White in Xhosa beadwork is said to be associated with spiritual purity, red with royality, yellow fertility and green new life. Patterns combine colour with motifs such as diamonds, quadrangles, chevrons, circles and parallel lines to create meanings and messages. There are efforts to keep traditional Xhosa beadwork traditions alive in current times with younger Xhosa people contributing to this through using traditional beadwork in weddings and other rituals in (see Loewe, 2011). Thankfully, the colonial era when wearing beadwork was deemed ‘un-Christian’ has passed. Thankfully also past are times when some missionaries bartered with access to literacy to discourage the Xhosa from wearing their beadwork and some Xhosa traded with ivory to buy seed beads from British settlers.

Whilst Xhosa beadwork has a long history with beads made from the seed of the coral tree, shells, bone or ivory, claws and teeth, the use of glass seed beads in Xhosa beadwork is linked to the 1820s when seed beads were imported into South Africa by the British from Venice in large quantities as a desirable trade item. So desirable were the seed beads that one source records the Xhosa bringing 434 pounds of ivory to a trade fair in the hope of trading it for seed beads (Crabtree and Stallebrass, 2002) and one cow was equivalent to one pound of seed beads.

Whilst contemporary Xhosa beadwork is most often created using size 8/0 beads historically a wider range of seed bead sizes were used. Methods of Xhosa beadwork include a form of bead embroidery where beads are stitched onto animal skins and a form of netting used to create amazing open weave beaded collars. (See photo of beaded Xhosa collar - left and close up above right)

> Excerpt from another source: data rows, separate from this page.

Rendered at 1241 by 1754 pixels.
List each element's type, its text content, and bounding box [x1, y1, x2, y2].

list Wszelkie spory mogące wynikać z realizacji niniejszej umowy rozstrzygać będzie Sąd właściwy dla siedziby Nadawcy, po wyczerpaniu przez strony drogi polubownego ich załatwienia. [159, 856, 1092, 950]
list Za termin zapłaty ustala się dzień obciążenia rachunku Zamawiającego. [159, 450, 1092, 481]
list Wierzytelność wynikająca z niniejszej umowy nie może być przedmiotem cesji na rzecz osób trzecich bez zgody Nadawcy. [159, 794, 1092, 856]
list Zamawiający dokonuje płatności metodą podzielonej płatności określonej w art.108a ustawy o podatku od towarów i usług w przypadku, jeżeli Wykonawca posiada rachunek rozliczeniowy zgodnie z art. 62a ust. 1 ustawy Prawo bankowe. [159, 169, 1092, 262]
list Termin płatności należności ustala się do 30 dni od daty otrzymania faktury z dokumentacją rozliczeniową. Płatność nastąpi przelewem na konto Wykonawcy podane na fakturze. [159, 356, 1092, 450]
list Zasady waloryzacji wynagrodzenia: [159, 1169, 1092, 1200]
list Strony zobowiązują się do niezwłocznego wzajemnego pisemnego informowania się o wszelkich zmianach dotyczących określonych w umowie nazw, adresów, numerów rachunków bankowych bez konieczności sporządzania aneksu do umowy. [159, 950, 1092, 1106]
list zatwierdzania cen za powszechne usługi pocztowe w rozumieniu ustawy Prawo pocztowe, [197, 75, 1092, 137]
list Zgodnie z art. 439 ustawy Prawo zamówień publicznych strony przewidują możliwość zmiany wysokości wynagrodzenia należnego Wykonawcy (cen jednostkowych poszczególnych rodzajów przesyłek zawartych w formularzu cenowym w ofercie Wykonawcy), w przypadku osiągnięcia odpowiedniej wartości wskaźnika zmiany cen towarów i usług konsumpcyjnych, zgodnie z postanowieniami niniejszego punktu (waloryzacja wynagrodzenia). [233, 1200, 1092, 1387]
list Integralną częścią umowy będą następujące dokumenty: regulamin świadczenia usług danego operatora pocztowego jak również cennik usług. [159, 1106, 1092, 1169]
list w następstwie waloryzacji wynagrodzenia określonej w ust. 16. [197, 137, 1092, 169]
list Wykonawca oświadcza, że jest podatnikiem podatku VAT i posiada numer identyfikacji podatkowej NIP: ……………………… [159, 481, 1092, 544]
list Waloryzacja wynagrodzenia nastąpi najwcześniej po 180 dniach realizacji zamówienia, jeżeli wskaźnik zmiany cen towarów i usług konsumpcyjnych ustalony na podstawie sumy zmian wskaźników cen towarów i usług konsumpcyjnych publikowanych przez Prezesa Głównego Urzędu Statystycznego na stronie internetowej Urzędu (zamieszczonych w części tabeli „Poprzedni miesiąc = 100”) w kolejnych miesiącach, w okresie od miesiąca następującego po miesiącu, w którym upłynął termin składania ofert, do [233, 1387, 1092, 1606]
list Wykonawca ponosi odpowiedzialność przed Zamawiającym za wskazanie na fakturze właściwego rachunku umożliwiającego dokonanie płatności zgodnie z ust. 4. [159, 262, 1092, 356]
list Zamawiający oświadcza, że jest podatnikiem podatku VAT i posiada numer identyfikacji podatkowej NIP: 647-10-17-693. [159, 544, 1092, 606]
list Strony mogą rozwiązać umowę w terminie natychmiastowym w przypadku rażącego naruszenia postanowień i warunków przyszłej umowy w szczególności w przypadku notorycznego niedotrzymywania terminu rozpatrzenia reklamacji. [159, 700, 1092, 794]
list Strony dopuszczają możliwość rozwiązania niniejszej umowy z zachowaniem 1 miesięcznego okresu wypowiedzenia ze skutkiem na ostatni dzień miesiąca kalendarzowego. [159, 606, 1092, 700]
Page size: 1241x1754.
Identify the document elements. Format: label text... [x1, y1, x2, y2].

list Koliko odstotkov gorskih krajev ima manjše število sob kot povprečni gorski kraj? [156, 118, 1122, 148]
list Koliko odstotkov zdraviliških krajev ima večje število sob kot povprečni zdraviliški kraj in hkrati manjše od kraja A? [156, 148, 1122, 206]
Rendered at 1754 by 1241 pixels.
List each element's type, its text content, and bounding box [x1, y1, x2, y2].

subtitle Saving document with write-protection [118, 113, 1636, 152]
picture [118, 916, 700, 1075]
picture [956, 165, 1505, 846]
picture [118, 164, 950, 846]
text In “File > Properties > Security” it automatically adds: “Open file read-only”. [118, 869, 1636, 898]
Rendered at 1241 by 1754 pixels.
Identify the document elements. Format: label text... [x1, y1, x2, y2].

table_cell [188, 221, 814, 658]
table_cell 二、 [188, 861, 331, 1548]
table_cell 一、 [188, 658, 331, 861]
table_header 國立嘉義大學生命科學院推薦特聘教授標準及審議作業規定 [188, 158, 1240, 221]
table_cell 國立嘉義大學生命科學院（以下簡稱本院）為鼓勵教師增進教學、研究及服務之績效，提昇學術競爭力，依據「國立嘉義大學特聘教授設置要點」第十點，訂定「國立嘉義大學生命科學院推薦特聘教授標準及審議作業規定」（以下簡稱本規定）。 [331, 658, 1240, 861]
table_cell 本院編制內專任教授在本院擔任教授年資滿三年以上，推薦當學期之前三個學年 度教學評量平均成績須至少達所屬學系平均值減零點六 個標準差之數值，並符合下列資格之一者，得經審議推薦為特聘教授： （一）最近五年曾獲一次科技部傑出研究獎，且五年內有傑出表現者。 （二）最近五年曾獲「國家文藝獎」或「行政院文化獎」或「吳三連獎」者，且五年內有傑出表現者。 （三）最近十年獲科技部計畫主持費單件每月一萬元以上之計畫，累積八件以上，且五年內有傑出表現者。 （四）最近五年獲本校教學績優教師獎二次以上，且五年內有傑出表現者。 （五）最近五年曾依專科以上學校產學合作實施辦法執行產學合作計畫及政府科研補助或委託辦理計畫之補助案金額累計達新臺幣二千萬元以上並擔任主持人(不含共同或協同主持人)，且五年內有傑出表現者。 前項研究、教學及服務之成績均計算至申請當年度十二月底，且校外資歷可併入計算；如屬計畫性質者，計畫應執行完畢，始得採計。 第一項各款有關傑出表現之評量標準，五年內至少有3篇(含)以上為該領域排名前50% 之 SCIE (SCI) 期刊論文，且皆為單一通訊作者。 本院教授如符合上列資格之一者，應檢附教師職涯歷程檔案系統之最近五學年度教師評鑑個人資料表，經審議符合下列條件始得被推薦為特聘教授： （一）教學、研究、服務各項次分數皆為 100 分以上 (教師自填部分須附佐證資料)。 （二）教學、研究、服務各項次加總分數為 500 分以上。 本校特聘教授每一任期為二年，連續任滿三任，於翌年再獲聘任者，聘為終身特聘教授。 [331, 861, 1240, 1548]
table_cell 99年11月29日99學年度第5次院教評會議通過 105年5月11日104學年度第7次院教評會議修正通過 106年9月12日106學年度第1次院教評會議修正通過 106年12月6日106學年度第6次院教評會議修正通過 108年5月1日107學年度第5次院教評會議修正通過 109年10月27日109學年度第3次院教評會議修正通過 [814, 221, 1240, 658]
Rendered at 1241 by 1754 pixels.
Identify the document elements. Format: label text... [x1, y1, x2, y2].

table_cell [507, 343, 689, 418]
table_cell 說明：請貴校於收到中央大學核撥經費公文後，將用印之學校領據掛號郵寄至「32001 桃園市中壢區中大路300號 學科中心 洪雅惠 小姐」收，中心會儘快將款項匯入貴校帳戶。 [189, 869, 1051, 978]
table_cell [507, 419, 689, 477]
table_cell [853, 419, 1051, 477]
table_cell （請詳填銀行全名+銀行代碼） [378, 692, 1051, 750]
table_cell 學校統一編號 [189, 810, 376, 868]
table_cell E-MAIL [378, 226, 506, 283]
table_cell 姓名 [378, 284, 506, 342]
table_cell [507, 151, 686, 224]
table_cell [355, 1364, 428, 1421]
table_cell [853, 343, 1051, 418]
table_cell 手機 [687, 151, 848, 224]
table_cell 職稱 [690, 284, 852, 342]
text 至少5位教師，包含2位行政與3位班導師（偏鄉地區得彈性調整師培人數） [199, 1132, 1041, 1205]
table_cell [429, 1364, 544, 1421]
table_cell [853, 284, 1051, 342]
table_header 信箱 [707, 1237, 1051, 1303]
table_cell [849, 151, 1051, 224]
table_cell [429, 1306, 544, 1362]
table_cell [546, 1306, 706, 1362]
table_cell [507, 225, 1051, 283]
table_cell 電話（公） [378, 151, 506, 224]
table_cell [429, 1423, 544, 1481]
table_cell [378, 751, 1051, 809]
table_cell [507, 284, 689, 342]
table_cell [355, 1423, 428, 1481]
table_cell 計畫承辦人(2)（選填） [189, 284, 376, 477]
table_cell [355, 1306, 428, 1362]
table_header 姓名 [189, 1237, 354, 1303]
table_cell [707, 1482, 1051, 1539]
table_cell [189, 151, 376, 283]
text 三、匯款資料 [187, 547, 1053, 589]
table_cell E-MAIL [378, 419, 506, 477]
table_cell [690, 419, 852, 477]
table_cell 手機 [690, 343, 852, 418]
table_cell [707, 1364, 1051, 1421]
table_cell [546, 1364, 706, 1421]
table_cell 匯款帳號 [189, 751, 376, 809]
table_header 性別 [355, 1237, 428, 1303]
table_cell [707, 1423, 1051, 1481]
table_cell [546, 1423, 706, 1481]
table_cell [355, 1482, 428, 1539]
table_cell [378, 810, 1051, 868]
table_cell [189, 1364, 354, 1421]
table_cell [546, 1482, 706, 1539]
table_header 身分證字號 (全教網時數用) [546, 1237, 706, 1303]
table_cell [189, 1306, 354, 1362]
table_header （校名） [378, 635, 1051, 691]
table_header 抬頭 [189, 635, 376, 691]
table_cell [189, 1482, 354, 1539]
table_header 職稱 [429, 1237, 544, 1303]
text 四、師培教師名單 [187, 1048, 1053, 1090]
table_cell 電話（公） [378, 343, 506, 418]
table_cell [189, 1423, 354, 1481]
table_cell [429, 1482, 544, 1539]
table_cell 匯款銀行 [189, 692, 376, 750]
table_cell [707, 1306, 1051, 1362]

One of the most famous Xhosa beaded collars is that worn by the Xhosa speaking former South African president Nelson Mandela at his trial in the early 1960s. In a statement of defiance and pride for his royal Xhosa ancestry he wore traditional Xhosa dress suitable for his royal lineage that included a collar of Xhosa beads which you can see in the photo (right). His Xhosa clan name is Madiba and when in South Africa recently I was told that local people refer to Mandela as Madiba as a sign of respect and affection.

You can also link here to a more recent photo (1994) of Mandela in Xhosa beads (http://www.africamediaonline.com/search/preview/241_11). There are many other notable Xhosa people but one of the best known musicians is Miram Makeeba who has recorded a well-known Xhosa wedding song called "Qongqongthwane", under the name "Click Song #1"

Loewe and Moon (2011) argue that whilst Xhosa beading is still alive those who do the beading earn very little (between Rand 1000 – Rand 3000 per month) (NB: There are approximately 7 Rand to 1 US or AUS dollar) and most of those earnings are from local people rather than tourists. The fact that beadwork has survived the effects of colonisation and their rarity due to sanctions during apartheid and that they acted as a point of defiance during apartheid is a mark of the great determination and courage of the Xhosa people in South Africa and of the power of beadwork to carry meaning in our lives.